# Text excerpt
>>>

Historic house in Alabama, United States

Magnolia Hall, also known as the McCrary-Otts House, is a historic Greek Revival mansion in Greensboro, Alabama, United States. It is a contributing property to the Greensboro Historic District, listed on the National Register of Historic Places, and was individually listed on the National Register in 2021. It was recorded by the Historic American Buildings Survey in late March 1936.

==History==
Greensboro became increasingly prosperous during the cotton boom of the mid-19th century. In 1850, William Murphy, a lawyer and legislator, sold a prime lot to David F. McCrary, a prominent cotton broker and planter who had originally come from North Carolina and married Elizabeth Cowan Lowry, daughter of a leading Alabama family. McCrary had Murphy's house moved and hired the well known architect B.F. Parsons, originally from Massachusetts, to design a mansion, which was completed in 1858. The Alabama Beacon reported that the house cost $10,000, a very large sum at the time.

Unlike many of his contemporaries, Mr. McCrary's finances survived the War; he opened the Greensboro Bank and Exchange in 1871. On his death in 1888, the McCrary's only living child, Lelia Jane, and her husband, the noted Presbyterian divine Dr. John M.P. Otts, inherited the property. Otts had given the first sermon to Confederate troops at Fort Sumter.

<<<

Keypoint text descriptions:

>>>

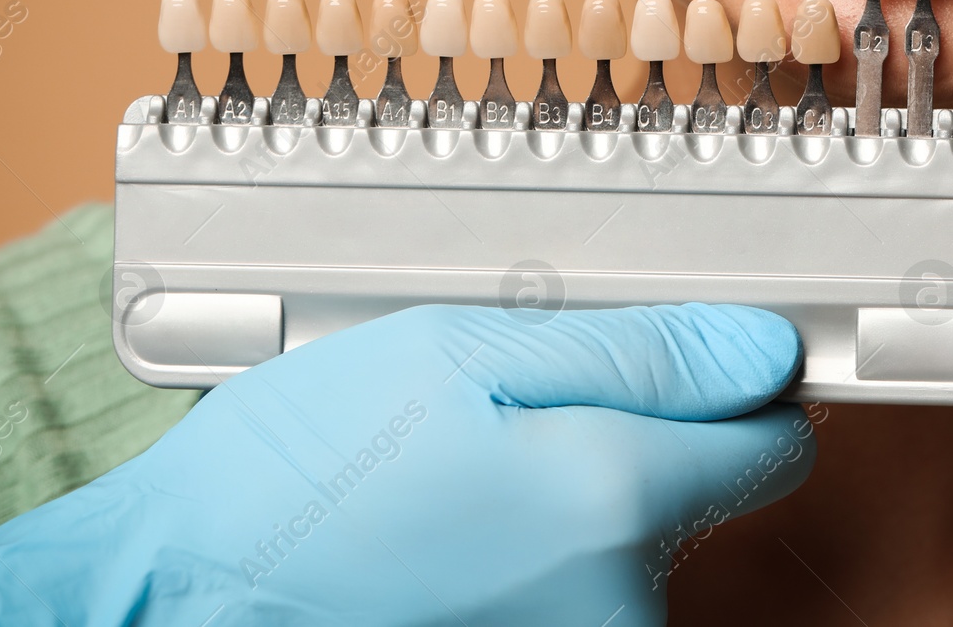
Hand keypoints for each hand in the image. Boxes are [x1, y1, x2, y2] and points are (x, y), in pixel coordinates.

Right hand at [0, 303, 814, 625]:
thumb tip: (763, 352)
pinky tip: (448, 533)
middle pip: (695, 495)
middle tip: (508, 417)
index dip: (734, 390)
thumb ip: (635, 353)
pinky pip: (573, 596)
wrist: (178, 600)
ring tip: (458, 480)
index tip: (686, 367)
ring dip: (569, 506)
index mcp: (616, 498)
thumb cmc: (296, 480)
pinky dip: (529, 560)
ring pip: (628, 548)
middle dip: (630, 444)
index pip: (774, 441)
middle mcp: (620, 600)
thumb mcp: (459, 356)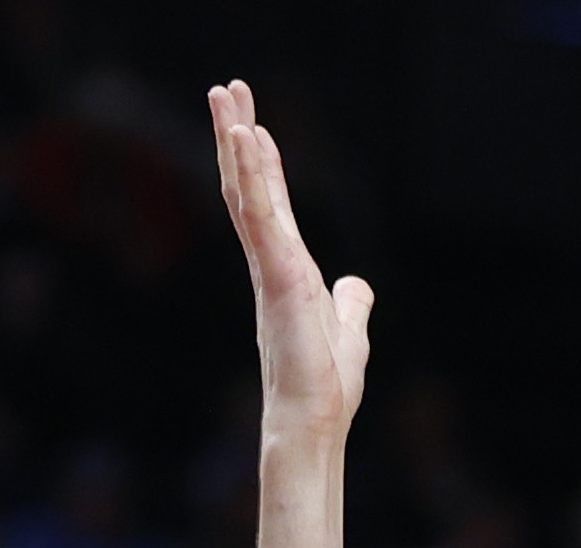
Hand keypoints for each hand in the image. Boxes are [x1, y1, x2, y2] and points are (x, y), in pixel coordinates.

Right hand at [210, 83, 370, 440]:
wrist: (314, 423)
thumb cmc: (325, 388)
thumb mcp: (349, 331)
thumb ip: (350, 303)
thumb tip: (356, 286)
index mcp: (285, 271)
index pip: (269, 206)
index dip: (261, 164)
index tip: (254, 126)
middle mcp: (270, 263)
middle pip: (248, 187)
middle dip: (237, 137)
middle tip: (226, 90)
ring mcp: (271, 267)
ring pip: (245, 193)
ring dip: (234, 141)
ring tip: (224, 95)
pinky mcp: (278, 276)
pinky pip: (259, 216)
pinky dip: (250, 175)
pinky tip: (245, 138)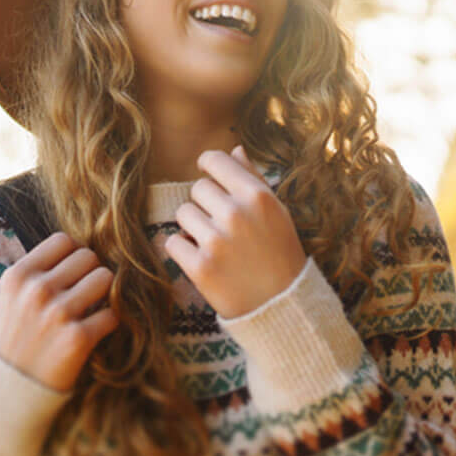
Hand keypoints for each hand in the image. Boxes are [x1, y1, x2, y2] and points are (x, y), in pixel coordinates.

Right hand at [0, 231, 118, 391]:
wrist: (9, 393)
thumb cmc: (6, 343)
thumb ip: (22, 274)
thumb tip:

<<<

# Problem statement
Using the text on Magnolia Hall, answer yes or no to whether each statement agrees with it, and quote the deciding words: (a) The mansion was completed in 1858. (b) David F. McCrary had originally come from Massachusetts. (c) McCrary opened the Greensboro Bank and Exchange in 1888.

# Response to this task
(a) Yes: "which was completed in 1858"
(b) No: "who had originally come from North Carolina"
(c) No: "he opened the Greensboro Bank and Exchange in 1871"